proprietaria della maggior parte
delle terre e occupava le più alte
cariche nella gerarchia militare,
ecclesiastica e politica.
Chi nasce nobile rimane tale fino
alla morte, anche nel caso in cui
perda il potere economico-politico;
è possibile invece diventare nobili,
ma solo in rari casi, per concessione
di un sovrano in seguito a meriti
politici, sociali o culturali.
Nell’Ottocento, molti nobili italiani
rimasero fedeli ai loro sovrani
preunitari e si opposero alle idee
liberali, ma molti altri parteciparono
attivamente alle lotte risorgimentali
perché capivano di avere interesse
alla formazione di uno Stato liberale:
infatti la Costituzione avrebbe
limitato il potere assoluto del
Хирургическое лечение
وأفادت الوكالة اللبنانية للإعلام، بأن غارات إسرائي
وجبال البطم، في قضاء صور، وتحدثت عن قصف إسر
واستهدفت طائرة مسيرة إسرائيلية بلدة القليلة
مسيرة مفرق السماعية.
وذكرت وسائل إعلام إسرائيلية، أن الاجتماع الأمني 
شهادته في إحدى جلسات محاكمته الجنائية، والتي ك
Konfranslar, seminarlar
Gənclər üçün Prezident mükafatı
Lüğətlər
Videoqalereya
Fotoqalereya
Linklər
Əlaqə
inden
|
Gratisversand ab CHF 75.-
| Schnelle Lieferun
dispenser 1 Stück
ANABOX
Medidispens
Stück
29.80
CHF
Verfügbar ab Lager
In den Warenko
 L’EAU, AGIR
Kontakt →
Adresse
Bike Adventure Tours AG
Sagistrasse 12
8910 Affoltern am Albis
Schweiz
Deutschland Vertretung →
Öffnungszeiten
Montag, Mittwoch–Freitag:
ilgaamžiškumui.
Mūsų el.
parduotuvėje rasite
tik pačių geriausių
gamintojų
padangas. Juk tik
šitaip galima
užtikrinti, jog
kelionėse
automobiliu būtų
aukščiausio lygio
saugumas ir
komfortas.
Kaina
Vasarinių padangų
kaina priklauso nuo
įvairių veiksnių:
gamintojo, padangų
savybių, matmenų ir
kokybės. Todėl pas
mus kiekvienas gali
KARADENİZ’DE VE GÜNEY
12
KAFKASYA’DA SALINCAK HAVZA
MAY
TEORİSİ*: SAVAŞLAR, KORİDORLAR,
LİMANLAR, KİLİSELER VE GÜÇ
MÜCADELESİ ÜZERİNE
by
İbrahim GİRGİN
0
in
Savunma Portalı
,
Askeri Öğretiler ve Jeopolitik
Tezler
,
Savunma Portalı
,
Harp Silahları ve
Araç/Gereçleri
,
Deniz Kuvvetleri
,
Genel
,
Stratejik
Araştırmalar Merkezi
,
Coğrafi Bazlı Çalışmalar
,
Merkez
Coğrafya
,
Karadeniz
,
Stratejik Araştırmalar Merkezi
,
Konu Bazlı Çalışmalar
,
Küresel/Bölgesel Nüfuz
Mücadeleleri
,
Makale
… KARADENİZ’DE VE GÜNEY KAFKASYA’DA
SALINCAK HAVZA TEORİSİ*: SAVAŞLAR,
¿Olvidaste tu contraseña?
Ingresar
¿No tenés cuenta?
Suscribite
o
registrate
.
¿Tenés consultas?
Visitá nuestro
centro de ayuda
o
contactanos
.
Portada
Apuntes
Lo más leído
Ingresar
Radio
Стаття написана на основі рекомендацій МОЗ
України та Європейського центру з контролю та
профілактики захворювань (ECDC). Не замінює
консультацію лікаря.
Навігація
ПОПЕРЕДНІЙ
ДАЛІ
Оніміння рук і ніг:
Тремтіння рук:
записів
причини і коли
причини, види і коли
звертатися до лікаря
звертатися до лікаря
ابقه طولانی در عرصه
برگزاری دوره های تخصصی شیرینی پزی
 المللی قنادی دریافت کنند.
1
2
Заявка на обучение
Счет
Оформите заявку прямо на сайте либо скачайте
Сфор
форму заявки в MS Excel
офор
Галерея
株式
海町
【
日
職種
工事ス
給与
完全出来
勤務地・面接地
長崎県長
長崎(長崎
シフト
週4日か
:::::
TASK ITEM - Go through the records and output them all, word for word.

RESPONSE TO THE TASK -
proprietaria della maggior parte
delle terre e occupava le più alte
cariche nella gerarchia militare,
ecclesiastica e politica.
Chi nasce nobile rimane tale fino
alla morte, anche nel caso in cui
perda il potere economico-politico;
è possibile invece diventare nobili,
ma solo in rari casi, per concessione
di un sovrano in seguito a meriti
politici, sociali o culturali.
Nell’Ottocento, molti nobili italiani
rimasero fedeli ai loro sovrani
preunitari e si opposero alle idee
liberali, ma molti altri parteciparono
attivamente alle lotte risorgimentali
perché capivano di avere interesse
alla formazione di uno Stato liberale:
infatti la Costituzione avrebbe
limitato il potere assoluto del
Хирургическое лечение
وأفادت الوكالة اللبنانية للإعلام، بأن غارات إسرائي
وجبال البطم، في قضاء صور، وتحدثت عن قصف إسر
واستهدفت طائرة مسيرة إسرائيلية بلدة القليلة
مسيرة مفرق السماعية.
وذكرت وسائل إعلام إسرائيلية، أن الاجتماع الأمني 
شهادته في إحدى جلسات محاكمته الجنائية، والتي ك
Konfranslar, seminarlar
Gənclər üçün Prezident mükafatı
Lüğətlər
Videoqalereya
Fotoqalereya
Linklər
Əlaqə
inden
|
Gratisversand ab CHF 75.-
| Schnelle Lieferun
dispenser 1 Stück
ANABOX
Medidispens
Stück
29.80
CHF
Verfügbar ab Lager
In den Warenko
 L’EAU, AGIR
Kontakt →
Adresse
Bike Adventure Tours AG
Sagistrasse 12
8910 Affoltern am Albis
Schweiz
Deutschland Vertretung →
Öffnungszeiten
Montag, Mittwoch–Freitag:
ilgaamžiškumui.
Mūsų el.
parduotuvėje rasite
tik pačių geriausių
gamintojų
padangas. Juk tik
šitaip galima
užtikrinti, jog
kelionėse
automobiliu būtų
aukščiausio lygio
saugumas ir
komfortas.
Kaina
Vasarinių padangų
kaina priklauso nuo
įvairių veiksnių:
gamintojo, padangų
savybių, matmenų ir
kokybės. Todėl pas
mus kiekvienas gali
KARADENİZ’DE VE GÜNEY
12
KAFKASYA’DA SALINCAK HAVZA
MAY
TEORİSİ*: SAVAŞLAR, KORİDORLAR,
LİMANLAR, KİLİSELER VE GÜÇ
MÜCADELESİ ÜZERİNE
by
İbrahim GİRGİN
0
in
Savunma Portalı
,
Askeri Öğretiler ve Jeopolitik
Tezler
,
Savunma Portalı
,
Harp Silahları ve
Araç/Gereçleri
,
Deniz Kuvvetleri
,
Genel
,
Stratejik
Araştırmalar Merkezi
,
Coğrafi Bazlı Çalışmalar
,
Merkez
Coğrafya
,
Karadeniz
,
Stratejik Araştırmalar Merkezi
,
Konu Bazlı Çalışmalar
,
Küresel/Bölgesel Nüfuz
Mücadeleleri
,
Makale
… KARADENİZ’DE VE GÜNEY KAFKASYA’DA
SALINCAK HAVZA TEORİSİ*: SAVAŞLAR,
¿Olvidaste tu contraseña?
Ingresar
¿No tenés cuenta?
Suscribite
o
registrate
.
¿Tenés consultas?
Visitá nuestro
centro de ayuda
o
contactanos
.
Portada
Apuntes
Lo más leído
Ingresar
Radio
Стаття написана на основі рекомендацій МОЗ
України та Європейського центру з контролю та
профілактики захворювань (ECDC). Не замінює
консультацію лікаря.
Навігація
ПОПЕРЕДНІЙ
ДАЛІ
Оніміння рук і ніг:
Тремтіння рук:
записів
причини і коли
причини, види і коли
звертатися до лікаря
звертатися до лікаря
ابقه طولانی در عرصه
برگزاری دوره های تخصصی شیرینی پزی
 المللی قنادی دریافت کنند.
1
2
Заявка на обучение
Счет
Оформите заявку прямо на сайте либо скачайте
Сфор
форму заявки в MS Excel
офор
Галерея
株式
海町
【
日
職種
工事ス
給与
完全出来
勤務地・面接地
長崎県長
長崎(長崎
シフト
週4日か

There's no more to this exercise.